Despite growth across its sports properties, continued advertising softness in the conventional TV and publishing segments contributed to a 3% decline in revenues for Rogers Media in the first quarter, the company announced this week.

Speaking during a conference call with analysts on Monday, Rogers Communications president and CEO Guy Laurence said sports – particularly Sportsnet and the Toronto Blue Jays – contributed half of the media segment’s $448 million in revenues for the three months ended March 31.

“The issue is in conventional TV and publishing, and to a tiny extent radio – but not to the same degree,” said Laurence, adding that viewers and advertisers continue to gravitate towards its sports properties.

With no Canadian franchise in the NHL playoffs for the first time since 1969-70, Laurence admitted hockey was “not quite where we expected it to be,” but said declines were partially offset by a better-than-expected performance from the Toronto Blue Jays.

He said an ongoing restructuring of its media division is expected to bring costs in-line with revenues. The restructuring is expected to be complete by the end of the second quarter, he said.

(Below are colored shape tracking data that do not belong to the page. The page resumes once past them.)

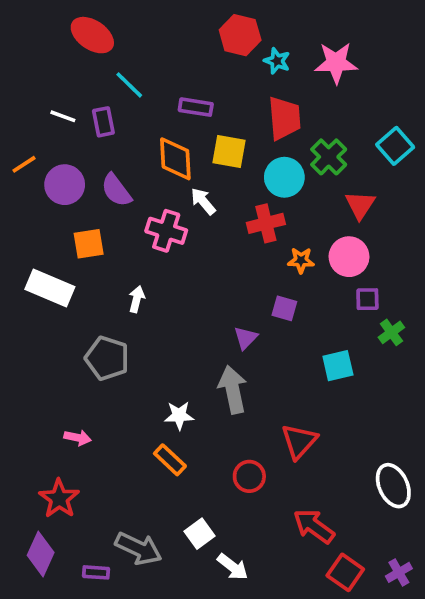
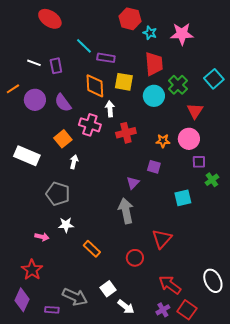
cyan line: (129, 85) -> (84, 46), moved
white arrow: (203, 201) -> (110, 109), turned 35
red cross: (266, 223) -> (126, 133), moved
orange square: (89, 244) -> (63, 139), moved, turned -30
white star: (179, 415) -> (66, 225), moved
white ellipse: (393, 486) -> (213, 281), moved
purple cross: (399, 572) -> (163, 310), moved

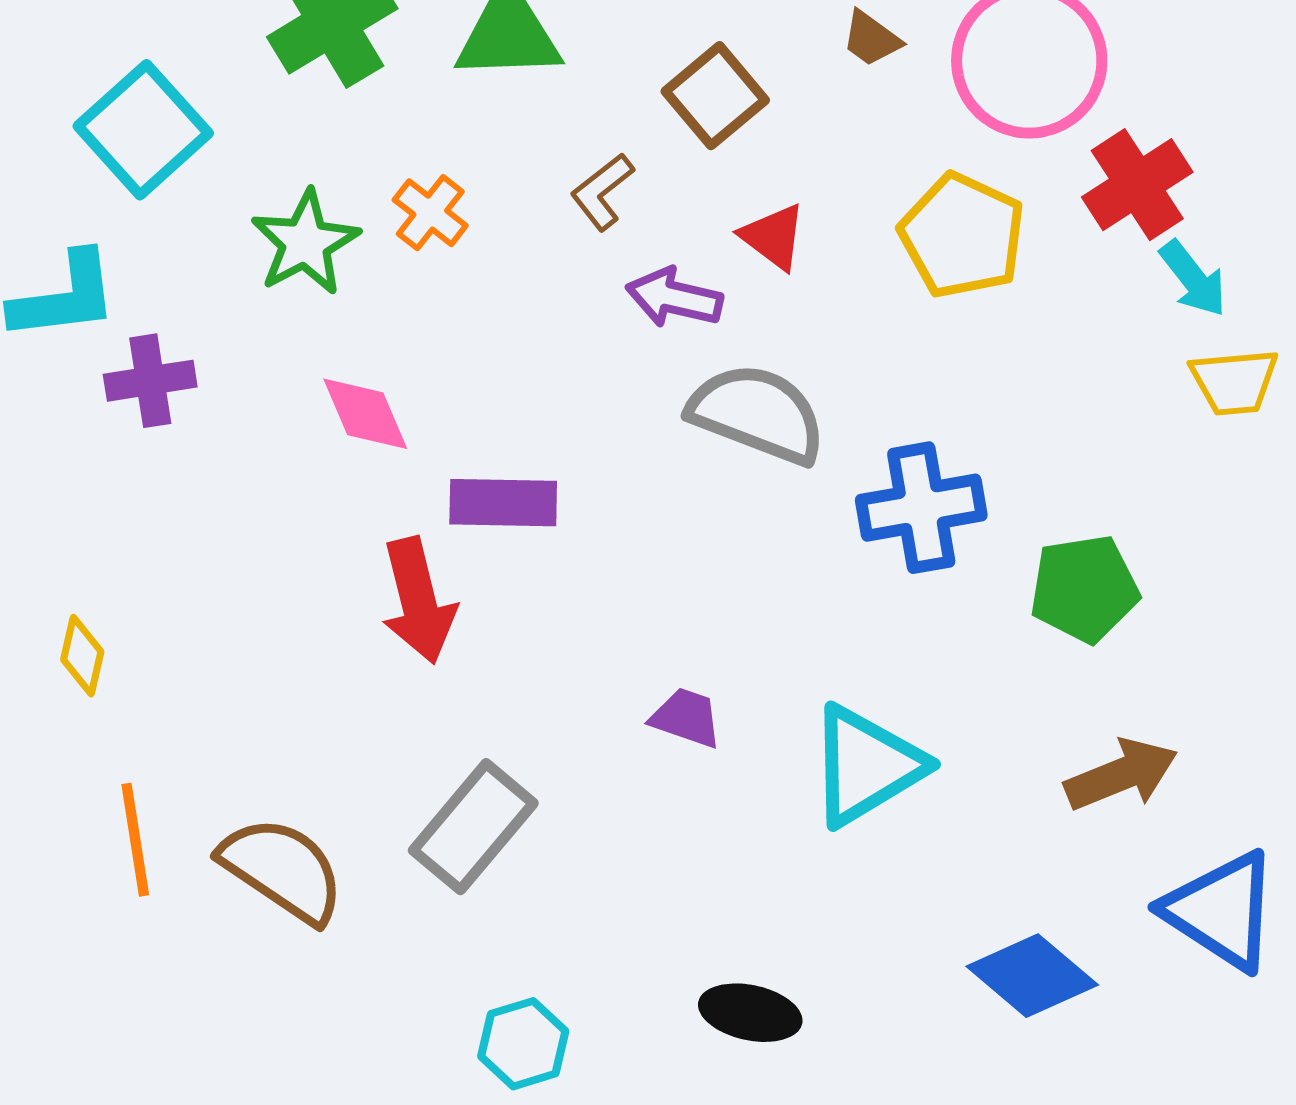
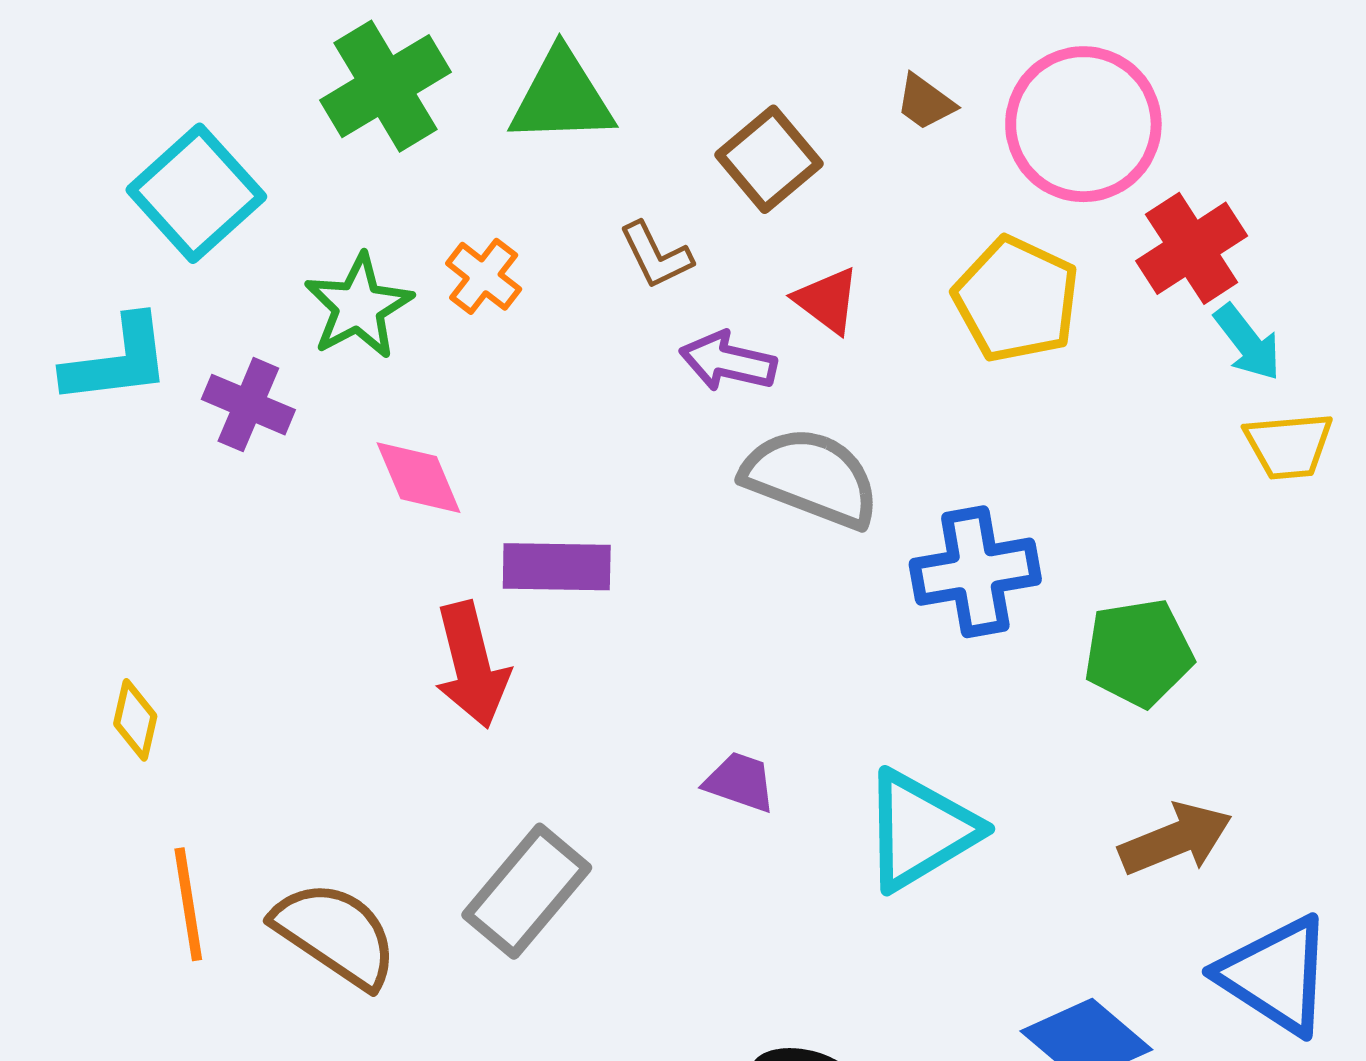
brown L-shape: (602, 192) -> (656, 255), turned -78
purple cross: (150, 381) -> (248, 405), moved, turned 32

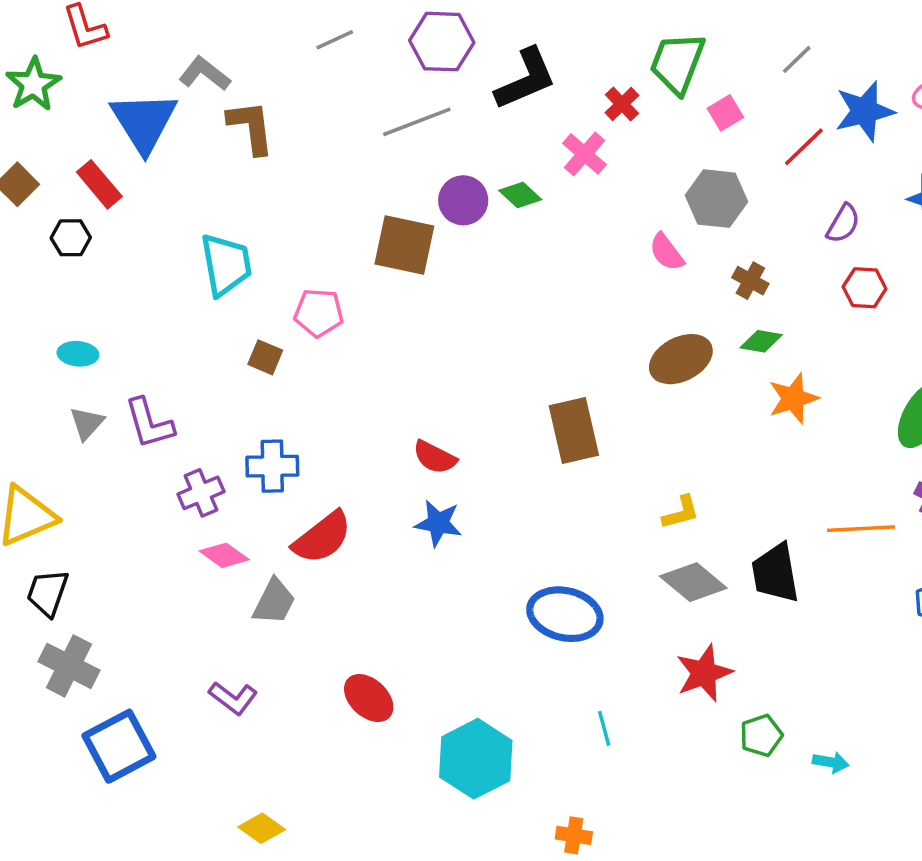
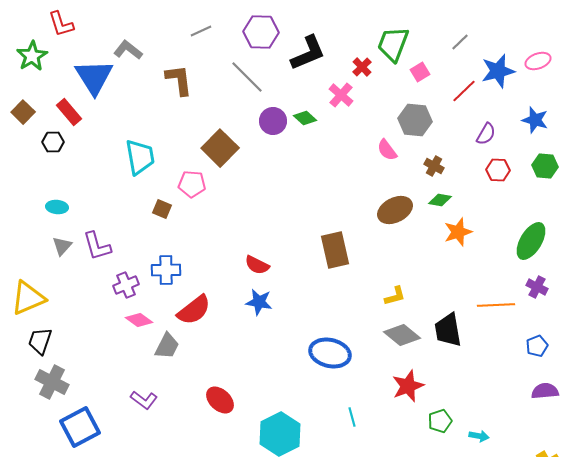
gray line: (417, 122) -> (247, 77), turned 66
brown L-shape: (251, 127) -> (179, 80), moved
brown square: (404, 245) -> (220, 148), moved, turned 33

The company’s total revenues for the quarter increased 2% to $3.24 billion, led by 5% growth in its wireless business to $1.9 billion. “We can now say that we’ve re-established momentum in the wireless market,” said Laurence, noting that customer churn in the quarter was the company’s lowest in seven quarters and represented its best Q1 performance since 2010.

Elsewhere, cable revenues fell 2% to $856 million, which Laurence attributed to subscriber losses in TV and home phone, as well as the company’s response to discounting in the market.

While the CRTC announced last week that 60,000 Canadians have signed up for so-called “skinny basic” cable packages since BDUs began offering them in March, Laurence said many Rogers customers have opted to retain their existing cable package.

“It’s a bit like going to McDonald’s,” he said. “We’ve now given customers the chance to buy a basic hamburger and fries separately; some do, but most stick with the meal option of a quarter pounder, fries and a drink because they are better value for money.”

Asked by an analyst if a specific type of customer is looking at the new skinny basic packages, Laurence responded: “It’s your grandmother.”

The company also reported progress in the area of customer service, with Laurence noting customer complaints about the Rogeres brand as measured by the Commissioner for Complaints for Telecommunications Services (CCTS) were down 65%.

Laurence also said roaming related complaints have fallen by almost 90% compared to three years ago with help from such services as “Roam Like Home,” which launched in 2014 and charges subscribers $5 day for unlimited calling and messaging when travelling to more than 100 global destinations.

Marketing and MarketingMag.ca are also owned by Rogers.